4 medium kale leaves, stems removed
2 teaspoons olive or canola oil
2 medium red onions, cut into 1/2-inch-thick slices
1/4 teaspoon black pepper
1/8 teaspoon salt
1 teaspoon red wine vinegar
8 slices pumpernickel, whole wheat or sour dough bread
Cooking spray
1 ounce (about 1/4 cup) grated Parmesan cheese, divided
3.5 ounces (about 1 cup) shredded Mozzarella cheese
Preheat oven to 300°.
Bring a small pot of water to a boil; add kale. Remove from heat; let stand 4 minutes or until kale is bright green.
Meanwhile, heat a skillet over medium-high heat. Add oil, onion, pepper, and salt. Cook 10 minutes or until onion is caramelized, stirring frequently.
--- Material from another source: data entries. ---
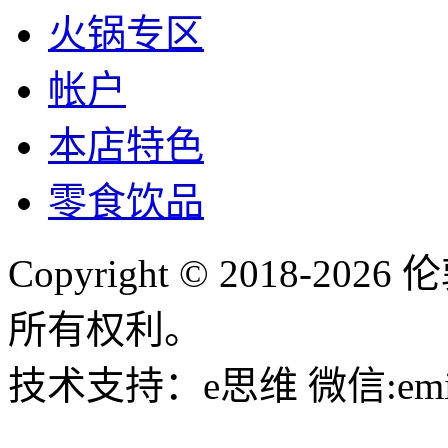
火锅专区
帐户
本店特色
零食饮品
Copyright © 2018-
所有权利。
技术支持：e思维 微信:emin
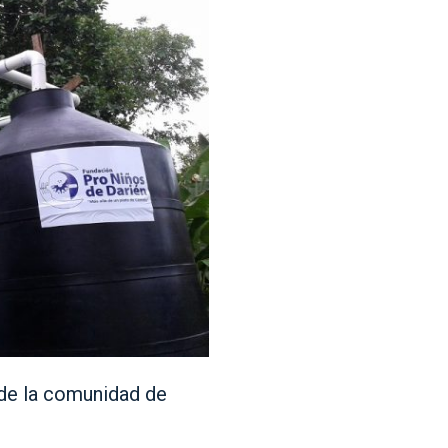
de la comunidad de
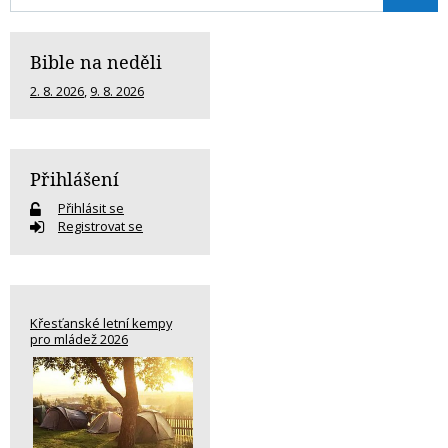
Bible na neděli
2. 8. 2026
,
9. 8. 2026
Přihlášení
Přihlásit se
Registrovat se
Křesťanské letní kempy
pro mládež 2026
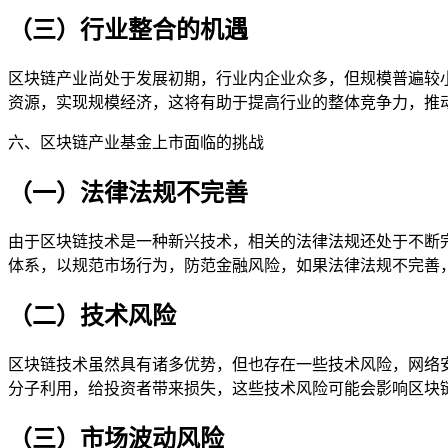
（三）行业整合的机遇
区块链产业尚处于发展初期，行业内企业众多，但规模普遍较
资源，实现规模经济，这将有助于提高行业的整体竞争力，推
六、区块链产业基金上市面临的挑战
（一）法律法规不完善
由于区块链技术是一种新兴技术，相关的法律法规还处于不断
体系，以规范市场行为，防范金融风险，如果法律法规不完善
（二）技术风险
区块链技术虽然具有诸多优势，但也存在一些技术风险，网络
分子利用，给投资者带来损失，这些技术风险可能会影响区块
（三）市场波动风险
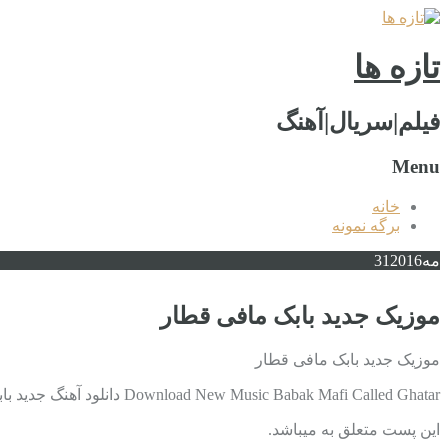
تازه ها
فیلم|سریال|آهنگ
Menu
خانه
برگه نمونه
مه
2016
31
موزیک جدید بابک مافی قطار
موزیک جدید بابک مافی قطار
Download New Music Babak Mafi Called Ghatar دانلود آهنگ جدید بابک مافی به نام قطار با کیفیت بالا دانلود در ادامه مطلب
این پست متعلق به میباشد.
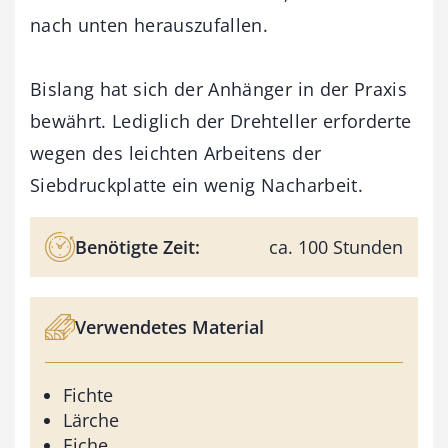
nach unten herauszufallen.
Bislang hat sich der Anhänger in der Praxis
bewährt. Lediglich der Drehteller erforderte
wegen des leichten Arbeitens der
Siebdruckplatte ein wenig Nacharbeit.
Benötigte Zeit:
ca. 100 Stunden
Verwendetes Material
Fichte
Lärche
Eiche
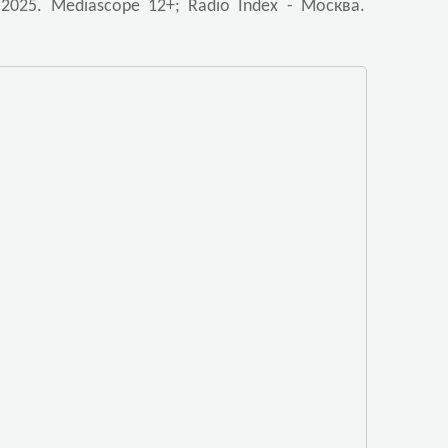
2025. Mediascope 12+; Radio Index - Москва.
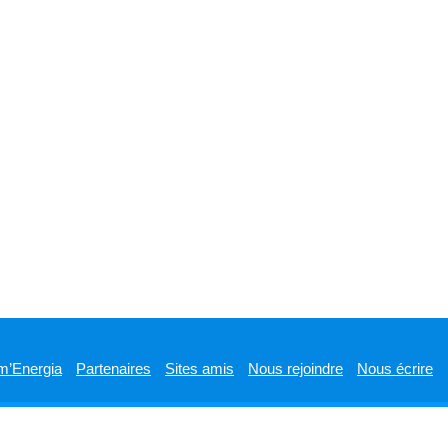
m’Energia
Partenaires
Sites amis
Nous rejoindre
Nous écrire
Designed by
WPlook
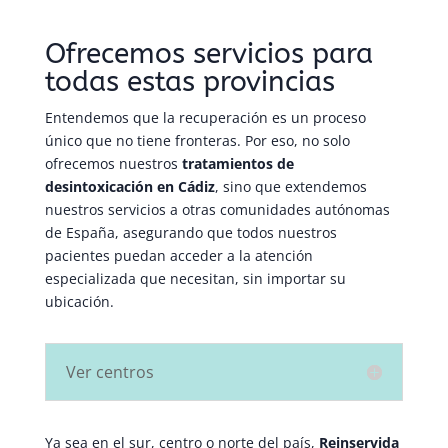
Ofrecemos servicios para
todas estas provincias
Entendemos que la recuperación es un proceso
único que no tiene fronteras. Por eso, no solo
ofrecemos nuestros
tratamientos de
desintoxicación en Cádiz
, sino que extendemos
nuestros servicios a otras comunidades autónomas
de España, asegurando que todos nuestros
pacientes puedan acceder a la atención
especializada que necesitan, sin importar su
ubicación.
Ver centros
Ya sea en el sur, centro o norte del país,
Reinservida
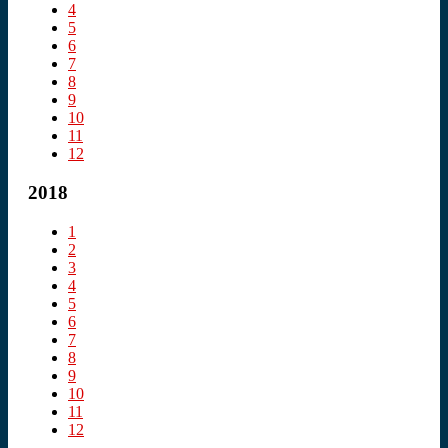
4
5
6
7
8
9
10
11
12
2018
1
2
3
4
5
6
7
8
9
10
11
12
Remove from heat; stir in vinegar, tossing to coat.
Heat a large nonstick skillet over medium heat. Lightly coat 1 side of each bread slice with cooking spray. Working with 2 slices at a time, arrange bread in pan, sprayed side down. Cook 1 1/2 minutes or until bread begins to brown. Sprinkle 1 tablespoon Parmesan on 1 bread slice in pan. Top with 1 kale leaf, one-fourth of onion mixture, and about 1/4 cup Mozzarella. Top with other toasted bread slice. Transfer sandwich to a baking sheet. Repeat procedure with remaining 6 bread slices, Parmesan, 3 kale leaves, onion mixture, and Mozzarella. Bake sandwiches at 300° for 5 minutes or until cheese melts.